With the cancellation of HackTech, first COVID-19 case in Santa Cruz and the worldwide hysteria caused by a possible global pandemic, it seemed unnatural for us to develop for anything other than Coronavirus. While we regret no being able to come up with a vaccine this weekend, we built an app to minimize the out of control panic and hysteria that harms more people than it helps.
What it does
This chrome extension will give users more information based on the media it is drawn from. We will be using all media sources to pull information to use in Google's nlp API. This results in keywords which we then use in the News-API to recommend alternative articles and display the predicted reliability score.
How we built it
Our app uses machine learning and data science to fact check various news sources using keywords, authors and sources from the URLs being checked.

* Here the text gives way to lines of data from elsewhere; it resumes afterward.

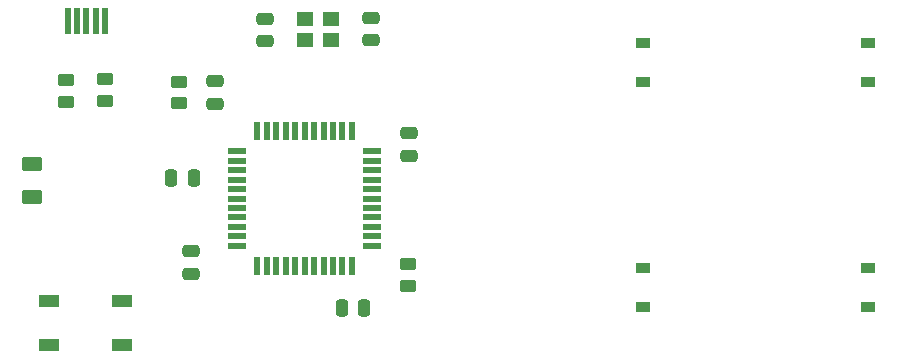
<source format=gbr>
%TF.GenerationSoftware,KiCad,Pcbnew,(6.0.9)*%
%TF.CreationDate,2022-11-11T17:54:53+11:00*%
%TF.ProjectId,Tomie2-Macro-Pad,546f6d69-6532-42d4-9d61-63726f2d5061,rev?*%
%TF.SameCoordinates,Original*%
%TF.FileFunction,Paste,Bot*%
%TF.FilePolarity,Positive*%
%FSLAX46Y46*%
G04 Gerber Fmt 4.6, Leading zero omitted, Abs format (unit mm)*
G04 Created by KiCad (PCBNEW (6.0.9)) date 2022-11-11 17:54:53*
%MOMM*%
%LPD*%
G01*
G04 APERTURE LIST*
G04 Aperture macros list*
%AMRoundRect*
0 Rectangle with rounded corners*
0 $1 Rounding radius*
0 $2 $3 $4 $5 $6 $7 $8 $9 X,Y pos of 4 corners*
0 Add a 4 corners polygon primitive as box body*
4,1,4,$2,$3,$4,$5,$6,$7,$8,$9,$2,$3,0*
0 Add four circle primitives for the rounded corners*
1,1,$1+$1,$2,$3*
1,1,$1+$1,$4,$5*
1,1,$1+$1,$6,$7*
1,1,$1+$1,$8,$9*
0 Add four rect primitives between the rounded corners*
20,1,$1+$1,$2,$3,$4,$5,0*
20,1,$1+$1,$4,$5,$6,$7,0*
20,1,$1+$1,$6,$7,$8,$9,0*
20,1,$1+$1,$8,$9,$2,$3,0*%
G04 Aperture macros list end*
%ADD10R,1.200000X0.900000*%
%ADD11RoundRect,0.250000X0.450000X-0.262500X0.450000X0.262500X-0.450000X0.262500X-0.450000X-0.262500X0*%
%ADD12RoundRect,0.250000X-0.475000X0.250000X-0.475000X-0.250000X0.475000X-0.250000X0.475000X0.250000X0*%
%ADD13R,1.800000X1.100000*%
%ADD14RoundRect,0.250000X0.475000X-0.250000X0.475000X0.250000X-0.475000X0.250000X-0.475000X-0.250000X0*%
%ADD15R,0.500000X2.250000*%
%ADD16R,1.400000X1.200000*%
%ADD17RoundRect,0.250000X-0.450000X0.262500X-0.450000X-0.262500X0.450000X-0.262500X0.450000X0.262500X0*%
%ADD18RoundRect,0.250000X0.250000X0.475000X-0.250000X0.475000X-0.250000X-0.475000X0.250000X-0.475000X0*%
%ADD19R,1.500000X0.550000*%
%ADD20R,0.550000X1.500000*%
%ADD21RoundRect,0.250000X-0.625000X0.375000X-0.625000X-0.375000X0.625000X-0.375000X0.625000X0.375000X0*%
G04 APERTURE END LIST*
D10*
%TO.C,D1*%
X97631250Y-100075000D03*
X97631250Y-96775000D03*
%TD*%
D11*
%TO.C,R3*%
X48768000Y-101774000D03*
X48768000Y-99949000D03*
%TD*%
D12*
%TO.C,C1*%
X74576000Y-94659000D03*
X74576000Y-96559000D03*
%TD*%
D10*
%TO.C,D2*%
X116681250Y-100075000D03*
X116681250Y-96775000D03*
%TD*%
D13*
%TO.C,SW1*%
X47319000Y-122373000D03*
X53519000Y-118673000D03*
X47319000Y-118673000D03*
X53519000Y-122373000D03*
%TD*%
D10*
%TO.C,D4*%
X116681250Y-119125000D03*
X116681250Y-115825000D03*
%TD*%
D12*
%TO.C,C7*%
X59309000Y-114432000D03*
X59309000Y-116332000D03*
%TD*%
D14*
%TO.C,C5*%
X77787500Y-106362500D03*
X77787500Y-104462500D03*
%TD*%
D15*
%TO.C,USB1*%
X52081250Y-94987500D03*
X51281250Y-94987500D03*
X50481250Y-94987500D03*
X49681250Y-94987500D03*
X48881250Y-94987500D03*
%TD*%
D11*
%TO.C,R1*%
X58293000Y-101901000D03*
X58293000Y-100076000D03*
%TD*%
D16*
%TO.C,Y1*%
X71167500Y-96520000D03*
X68967500Y-96520000D03*
X68967500Y-94820000D03*
X71167500Y-94820000D03*
%TD*%
D17*
%TO.C,R4*%
X77724000Y-115546500D03*
X77724000Y-117371500D03*
%TD*%
D14*
%TO.C,C2*%
X65559000Y-96681000D03*
X65559000Y-94781000D03*
%TD*%
D11*
%TO.C,R2*%
X52070000Y-101718750D03*
X52070000Y-99893750D03*
%TD*%
D18*
%TO.C,C3*%
X59558000Y-108204000D03*
X57658000Y-108204000D03*
%TD*%
%TO.C,C6*%
X73977500Y-119255500D03*
X72077500Y-119255500D03*
%TD*%
D19*
%TO.C,U1*%
X63261000Y-113984500D03*
X63261000Y-113184500D03*
X63261000Y-112384500D03*
X63261000Y-111584500D03*
X63261000Y-110784500D03*
X63261000Y-109984500D03*
X63261000Y-109184500D03*
X63261000Y-108384500D03*
X63261000Y-107584500D03*
X63261000Y-106784500D03*
X63261000Y-105984500D03*
D20*
X64961000Y-104284500D03*
X65761000Y-104284500D03*
X66561000Y-104284500D03*
X67361000Y-104284500D03*
X68161000Y-104284500D03*
X68961000Y-104284500D03*
X69761000Y-104284500D03*
X70561000Y-104284500D03*
X71361000Y-104284500D03*
X72161000Y-104284500D03*
X72961000Y-104284500D03*
D19*
X74661000Y-105984500D03*
X74661000Y-106784500D03*
X74661000Y-107584500D03*
X74661000Y-108384500D03*
X74661000Y-109184500D03*
X74661000Y-109984500D03*
X74661000Y-110784500D03*
X74661000Y-111584500D03*
X74661000Y-112384500D03*
X74661000Y-113184500D03*
X74661000Y-113984500D03*
D20*
X72961000Y-115684500D03*
X72161000Y-115684500D03*
X71361000Y-115684500D03*
X70561000Y-115684500D03*
X69761000Y-115684500D03*
X68961000Y-115684500D03*
X68161000Y-115684500D03*
X67361000Y-115684500D03*
X66561000Y-115684500D03*
X65761000Y-115684500D03*
X64961000Y-115684500D03*
%TD*%
D10*
%TO.C,D3*%
X97631250Y-119125000D03*
X97631250Y-115825000D03*
%TD*%
D21*
%TO.C,F1*%
X45847000Y-107058000D03*
X45847000Y-109858000D03*
%TD*%
D14*
%TO.C,C4*%
X61341000Y-101938500D03*
X61341000Y-100038500D03*
%TD*%
M02*

</source>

In order to train a model that accurately recognizes potentially unreliable sources, we used a dataset of 9.5 million URLs (https://github.com/several27/FakeNewsCorpus) that contain a variety of fake, biased and reliable news links.
Challenges we ran into
The dataset we used to train our model to recognize unreliable sources was far too large for the amount of computer power that was available to us. Processing the data in a way that maintains as much thoroughness and accuracy as possible proved to be a lengthy and difficult task.
What we learned
We learned how to use natural language processing for sentiment analysis and classifying text data. We spent a huge amount of time pre processing data for use with a deep learning model.
What's next for Corona Truth Finder
We plan on optimizing our model to be more accurate by checking more of the data in the sources we are classifying as reliable or unreliable. We also want to make our app available on more platforms.